## WHAT THE EXERCISE ASKS
Copy out the worked problem below on the time period of a particle in simple harmonic motion word for word, keeping every symbol and line.

## PASSAGE PROVIDED
If the displacement \((x)\) and velocity \((v)\) of a particle executing SHM are related through the expression \(4 v^{2}=25-x^{2}\), then its time period is (A) \(\pi\) (B) \(2 \pi\) (C) \(4 \pi\) (D) \(6 \pi\)

Short Answer

Expert verified
The time period of the particle executing simple harmonic motion with the given relationship between displacement and velocity is \(4\pi\), which corresponds to option (C).

Step by step solution

01

Rewrite the given equation in terms of velocity and displacement

The given relationship between displacement \((x)\) and velocity \((v)\) is: $$ 4v^2 = 25 - x^2 $$ Now, recall that for SHM, the following relationship holds: $$ v = \pm \omega \sqrt{A^2 - x^2} $$ Where \(A\) is the amplitude of the motion and \(\omega\) is the angular frequency. We want to find a relationship involving \(\omega\), so let's square both sides of the equation above: $$ v^2 = \omega^2(A^2 - x^2) $$
02

Compare the two equations involving \(v^2\) and find the value of \(\omega^2\)

Dataset items
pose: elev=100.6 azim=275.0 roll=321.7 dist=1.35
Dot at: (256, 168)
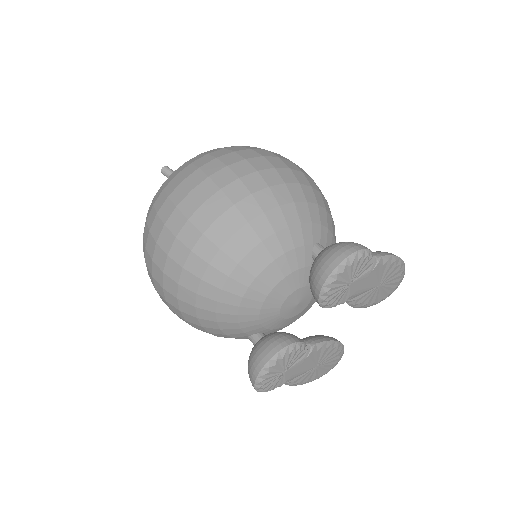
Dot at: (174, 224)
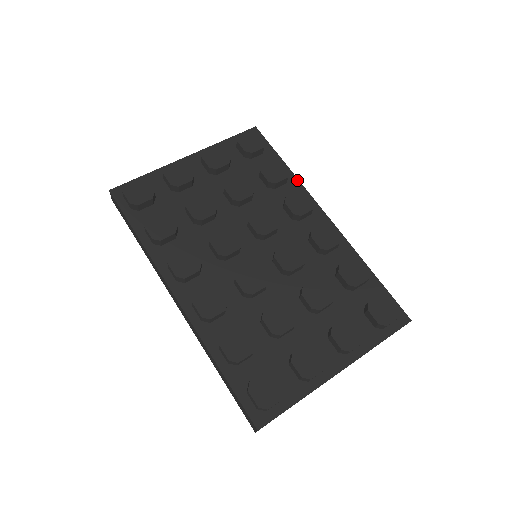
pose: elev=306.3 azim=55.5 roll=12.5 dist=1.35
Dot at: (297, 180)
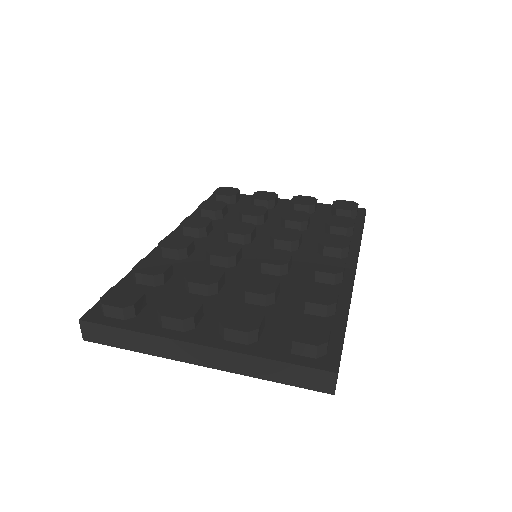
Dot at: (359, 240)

...

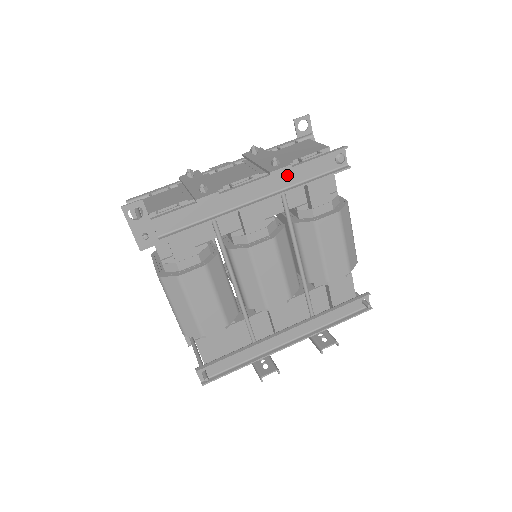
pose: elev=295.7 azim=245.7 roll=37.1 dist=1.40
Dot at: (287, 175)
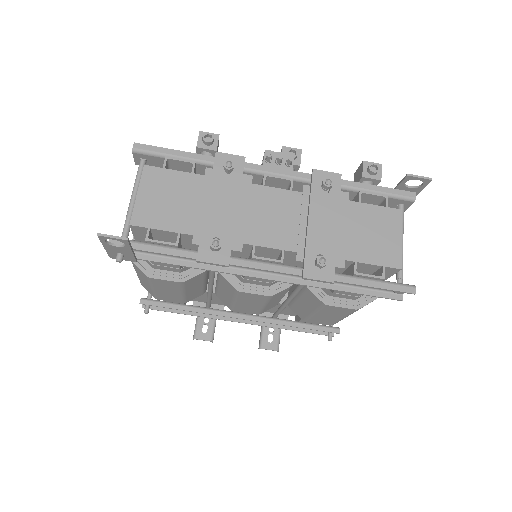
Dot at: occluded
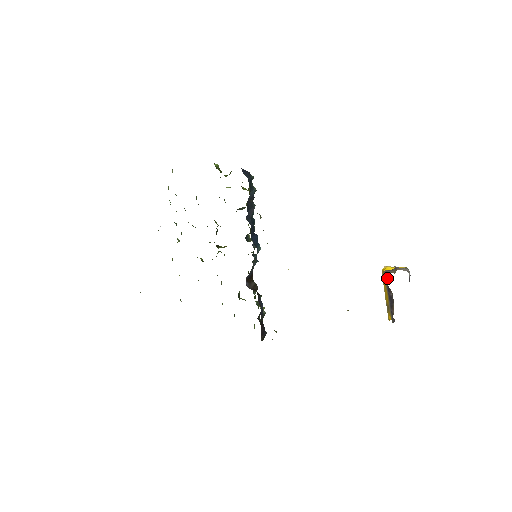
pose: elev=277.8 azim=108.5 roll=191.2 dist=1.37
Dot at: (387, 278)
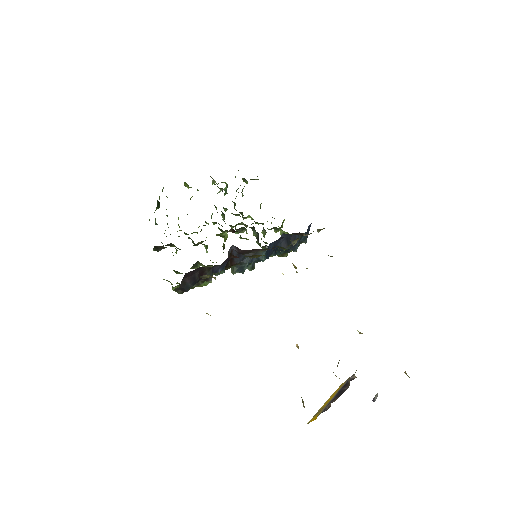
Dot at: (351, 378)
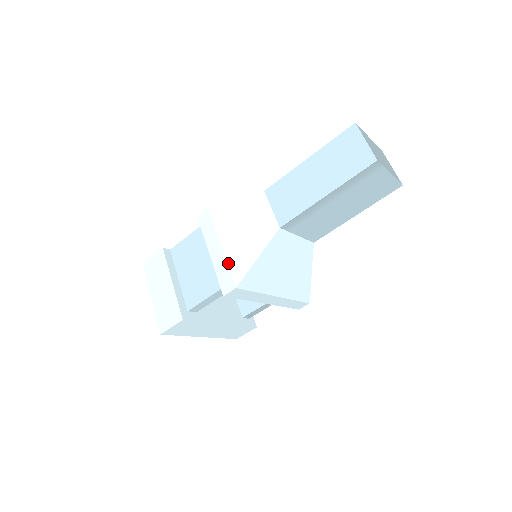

## ANSWER FOR THE TASK
If the displacement \((x)\) and velocity \((v)\) of a particle executing SHM are related through the expression \(4 v^{2}=25-x^{2}\), then its time period is (A) \(\pi\) (B) \(2 \pi\) (C) \(4 \pi\) (D) \(6 \pi\)

Short Answer

Expert verified
The time period of the particle executing simple harmonic motion with the given relationship between displacement and velocity is \(4\pi\), which corresponds to option (C).

Step by step solution

01

Rewrite the given equation in terms of velocity and displacement

The given relationship between displacement \((x)\) and velocity \((v)\) is: $$ 4v^2 = 25 - x^2 $$ Now, recall that for SHM, the following relationship holds: $$ v = \pm \omega \sqrt{A^2 - x^2} $$ Where \(A\) is the amplitude of the motion and \(\omega\) is the angular frequency. We want to find a relationship involving \(\omega\), so let's square both sides of the equation above: $$ v^2 = \omega^2(A^2 - x^2) $$
02

Compare the two equations involving \(v^2\) and find the value of \(\omega^2\)